In 1987, Wachtel initiated her Celebrity series. Her Landscape series followed, with works focused on events of global consequence: the nuclear meltdown at Chernobyl, protests in Tiananmen Square, the fall of the Berlin Wall, among others.[19] In both series, Wachtel silkscreened photographic reproductions from magazines and newspapers onto canvas alongside hand-painted cartoon figures, creating the impression of a cinematic sequence. In What, What, What (1988), a cartoon figure from a novelty greeting card sits alongside a paparazzi photograph of an unidentified female celebrity in a fur coat with her face hidden behind a mask. ArtReview observed that "the combination clearly invites a reading to do with desire and concealment," adding that the fundamental message of Wachtel's work centers on the "obscurity of meaning."[18]
In the 1990s, Wachtel's American Color series paired monochrome panels with silkscreened portraits taken from daytime television talk shows, isolated against expanses of flat color.[4] Critic Gabriel Coxhead described the series as evoking "contemporary culture itself…simply scrolling away incoherently."[18] In 1991, the Museum of Contemporary Art Chicago organized her first one-person museum show.[19] In 1993 Wachtel had her second solo exhibition at American Fine Arts in New York.[20]
Later work (2010s–present)
In 2013, a solo show at Vilma Gold in London, Post Culture served as a miniature survey of her career.[18][21][22] In 2014, the Cleveland Museum of Art organized her second solo institutional show at the museum's Transformer Station. A catalogue was published by Yale University Press, with essays by Reto Thüring and Quinn Latimer.[7][22] Also in 2014, Wachtel exhibited at the Bergen Kunsthall in Norway. In reviewing the show for Frieze Magazine, critic Kathy Noble describes the work as questioning "how we can read and interpret the act of representation critically, in order to consider how it may or may not function as a form of 'authenticity' and 'truth'".[8]
Wachtel's 2015 and 2017 solo exhibitions at Elizabeth Dee Gallery in New York brought direct engagement with meme culture and political spectacle.[13][23] One painting contrasted Kim Jong-un with South Korean pop star Psy, whose "Gangnam Style" was then the most-viewed video in YouTube history; another placed a silkscreened Hillary Clinton alongside painted prehistoric Venus sculptures.[13][23] Wachtel's 2019 solo show Help was the final show at Mary Boone's Chelsea gallery prior to its closing.[24]
Airport, 2021, oil and acrylic on canvas, 60 x 125 inches.

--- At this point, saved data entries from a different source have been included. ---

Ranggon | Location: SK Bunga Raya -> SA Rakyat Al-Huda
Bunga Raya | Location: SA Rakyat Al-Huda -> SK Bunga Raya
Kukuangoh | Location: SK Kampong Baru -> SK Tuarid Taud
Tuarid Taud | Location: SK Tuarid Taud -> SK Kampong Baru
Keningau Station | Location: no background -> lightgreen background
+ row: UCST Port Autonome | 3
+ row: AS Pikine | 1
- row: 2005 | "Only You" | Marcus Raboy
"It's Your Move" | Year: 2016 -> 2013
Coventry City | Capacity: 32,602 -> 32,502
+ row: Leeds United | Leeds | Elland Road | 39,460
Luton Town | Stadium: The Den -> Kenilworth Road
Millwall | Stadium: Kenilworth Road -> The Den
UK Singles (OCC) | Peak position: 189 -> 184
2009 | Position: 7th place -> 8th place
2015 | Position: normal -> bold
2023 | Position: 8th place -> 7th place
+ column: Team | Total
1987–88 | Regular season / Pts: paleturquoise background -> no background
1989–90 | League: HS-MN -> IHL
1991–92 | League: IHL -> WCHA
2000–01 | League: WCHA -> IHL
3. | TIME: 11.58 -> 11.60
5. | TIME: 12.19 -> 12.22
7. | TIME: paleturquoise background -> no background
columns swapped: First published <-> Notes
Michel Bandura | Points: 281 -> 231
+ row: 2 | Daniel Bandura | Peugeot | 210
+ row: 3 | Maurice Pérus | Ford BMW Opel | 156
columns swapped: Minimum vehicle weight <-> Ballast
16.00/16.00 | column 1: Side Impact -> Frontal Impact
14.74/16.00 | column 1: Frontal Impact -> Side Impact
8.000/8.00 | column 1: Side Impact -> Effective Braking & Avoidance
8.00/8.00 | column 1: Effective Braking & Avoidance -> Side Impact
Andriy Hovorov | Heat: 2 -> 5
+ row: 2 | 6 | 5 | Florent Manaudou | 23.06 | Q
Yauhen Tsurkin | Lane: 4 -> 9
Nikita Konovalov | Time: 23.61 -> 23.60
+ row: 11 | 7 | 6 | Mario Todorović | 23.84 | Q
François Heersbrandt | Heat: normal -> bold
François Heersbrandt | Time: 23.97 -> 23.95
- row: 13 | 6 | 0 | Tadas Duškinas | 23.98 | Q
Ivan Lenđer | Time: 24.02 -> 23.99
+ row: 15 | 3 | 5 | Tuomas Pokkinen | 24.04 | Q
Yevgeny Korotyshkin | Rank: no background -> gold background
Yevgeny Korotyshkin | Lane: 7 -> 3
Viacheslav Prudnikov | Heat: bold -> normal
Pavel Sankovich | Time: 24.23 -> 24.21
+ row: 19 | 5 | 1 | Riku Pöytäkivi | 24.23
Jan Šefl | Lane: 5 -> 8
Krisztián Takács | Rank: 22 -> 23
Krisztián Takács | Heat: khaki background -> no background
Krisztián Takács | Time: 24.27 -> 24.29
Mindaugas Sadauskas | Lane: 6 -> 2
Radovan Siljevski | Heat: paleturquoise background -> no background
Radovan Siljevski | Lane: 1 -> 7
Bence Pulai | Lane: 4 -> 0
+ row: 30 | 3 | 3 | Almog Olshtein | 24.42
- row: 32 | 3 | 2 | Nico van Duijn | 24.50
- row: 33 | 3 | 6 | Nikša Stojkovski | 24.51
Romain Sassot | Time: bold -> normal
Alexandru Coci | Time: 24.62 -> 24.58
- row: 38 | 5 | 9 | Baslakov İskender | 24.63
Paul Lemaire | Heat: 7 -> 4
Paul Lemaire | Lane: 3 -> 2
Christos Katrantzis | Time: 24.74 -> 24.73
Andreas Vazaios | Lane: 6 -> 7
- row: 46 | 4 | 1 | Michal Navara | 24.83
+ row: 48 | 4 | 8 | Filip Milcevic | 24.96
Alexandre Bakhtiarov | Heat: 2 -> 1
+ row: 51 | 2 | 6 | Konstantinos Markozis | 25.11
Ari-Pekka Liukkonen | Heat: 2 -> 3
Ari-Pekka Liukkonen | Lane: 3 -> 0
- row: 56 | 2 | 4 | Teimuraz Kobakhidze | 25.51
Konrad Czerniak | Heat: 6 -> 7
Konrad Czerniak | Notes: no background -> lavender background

Due to the COVID-19 pandemic in 2020, Wachtel began making short videos, pulling clips from television and commercials into looped sequences featured in the online exhibition Passing Time.[25] In early 2021, Wachtel had a solo exhibition, Fulfillment, at Helena Anrather in New York. Writing in the New York Times, Will Heinrich described Wachtel's paintings as portraying "an alternate reality, one in which America's disintegrating public discourse is replaced by the narrow but reliable certainties of art."[5][26] In 2022, she presented Believe at Super Dakota in Brussels, including the painting "Airport", a large-scale multi-panel work depicting an airport terminal filled with directional signage and embedded stock-image watermarks.[2] Wachtel described the effect as "informational overload, in a liminal space between unknown points."[2] Flash Art wrote that the show "demonstrates once again her deep understanding of the power of images."[2] Arthur Solway, writing in Electra Magazine in 2025, argued that throughout her forty year career, "Wachtel's central concerns or imperatives have addressed many of our most pressing issues that continue to this present day: class, inequity, injustice, degradation, and power."[3] In 2026, she was included in the sixth edition of Greater New York at MoMA PS1, where she had first exhibited in 1979.[27]